Il paradiso di fra’ Giovanni
Oggi ricorre la festa liturgica di Guidolino di Pietro, domenicano col nome di fra’ Giovanni da Fiesole, ma noto a tutti come il Beato Angelico. Beato per davvero, non solo per la definizione del Vasari, ma perché così l’ha voluto papa Wojtyla, proclamandolo protettore degli artisti.
Così oggi a Roma, nella basilica domenicana di santa Maria sopra Minerva (nella foto), dove è sepolto dal 1455, anno della morte, ci sarà un concerto di musiche sacre di un altro grande artista: il prete-musicista veneziano Antonio Vivaldi, morto trecento anni dopo il nostro.
Il volto di fra’ Giovanni, scavato, ossuto, contadinesco, è tutto chiuso nella piccola lastra tombale. Un volto consumato dall’ascetica e dal lavoro del frate pittore. Un genio, non solo il pittore dei santi, dei Cristi biondi, degli angeli riccioluti e dorati.
Nell’Anno della fede è un artista da riscoprire. Giovanni vede tutto sotto l’occhio della resurrezione, come l’arte paleocristiana. Egli vive in un mondo già risorto.

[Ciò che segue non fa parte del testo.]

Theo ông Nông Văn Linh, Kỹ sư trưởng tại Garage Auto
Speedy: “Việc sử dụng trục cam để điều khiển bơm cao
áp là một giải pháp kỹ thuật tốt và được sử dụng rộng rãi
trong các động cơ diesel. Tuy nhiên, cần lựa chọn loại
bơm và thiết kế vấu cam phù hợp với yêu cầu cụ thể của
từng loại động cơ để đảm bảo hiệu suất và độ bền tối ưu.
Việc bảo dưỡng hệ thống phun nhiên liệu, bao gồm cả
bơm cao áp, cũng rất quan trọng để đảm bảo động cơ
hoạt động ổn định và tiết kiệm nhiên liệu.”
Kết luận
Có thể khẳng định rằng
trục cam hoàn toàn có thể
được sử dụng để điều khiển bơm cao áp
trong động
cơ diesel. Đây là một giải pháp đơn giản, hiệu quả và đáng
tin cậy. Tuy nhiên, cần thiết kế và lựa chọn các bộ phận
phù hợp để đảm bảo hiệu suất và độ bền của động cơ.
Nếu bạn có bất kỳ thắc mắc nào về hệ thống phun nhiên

Per questo i suoi santi sono ritratti di persone, anche viventi, risorte, luminose negli occhi e nei colori, fresche di una gioventù interiore che annulla l’età e la fatica, il tempo e il luogo. Il dolore, quando c’è – e c’è nelle crocifissioni e nelle deposizioni, nei martiri e nell’aria sospesa di certe annunciazioni – è un passaggio, perché già il cielo è presente con la dimensione della immortalità. Ma i suoi personaggi sacri, che paiono talora immateriali, senza corpo, a ben vedere, sotto le vesti dai colori tersi come primavera, hanno robustezza, gli incarnati dei volti sono sani, le architetture così armoniose si cadenzano in colonnati classici ben costruiti.
Solo che Giovanni rende tutto leggero, trasparente, perchè la sua anima è invasa dalla luce. Non c’è traccia di fatica, di tormento, nella sua opera e nella sua vita. Tutto viene facile perché illuminato dall’alto di una ragione pervasa dalla fede: è un domenicano. Ma è lecito pensare che Giovanni abbia avuto i suoi dubbi e i suoi dolori; solo che li ha superati con uno spirito di preghiera, come racconta il Vasari. E infatti, entrando nelle celle fiorentine di san Marco, dove egli ha dipinto le sue meditazioni visive sul vangelo, si avverte che il dolore c’è stato, ma è stato subito oltrepassato verso una dimensione di paradiso, cioè di serena fermezza, di poesia umile e casta, che è la voce sua più autentica. Quella di una religione, e di un’arte, dove mente e cuore sono insieme senza contrasti, irrorate dalla luce bianca e dorata onnipresente in ogni sua opera.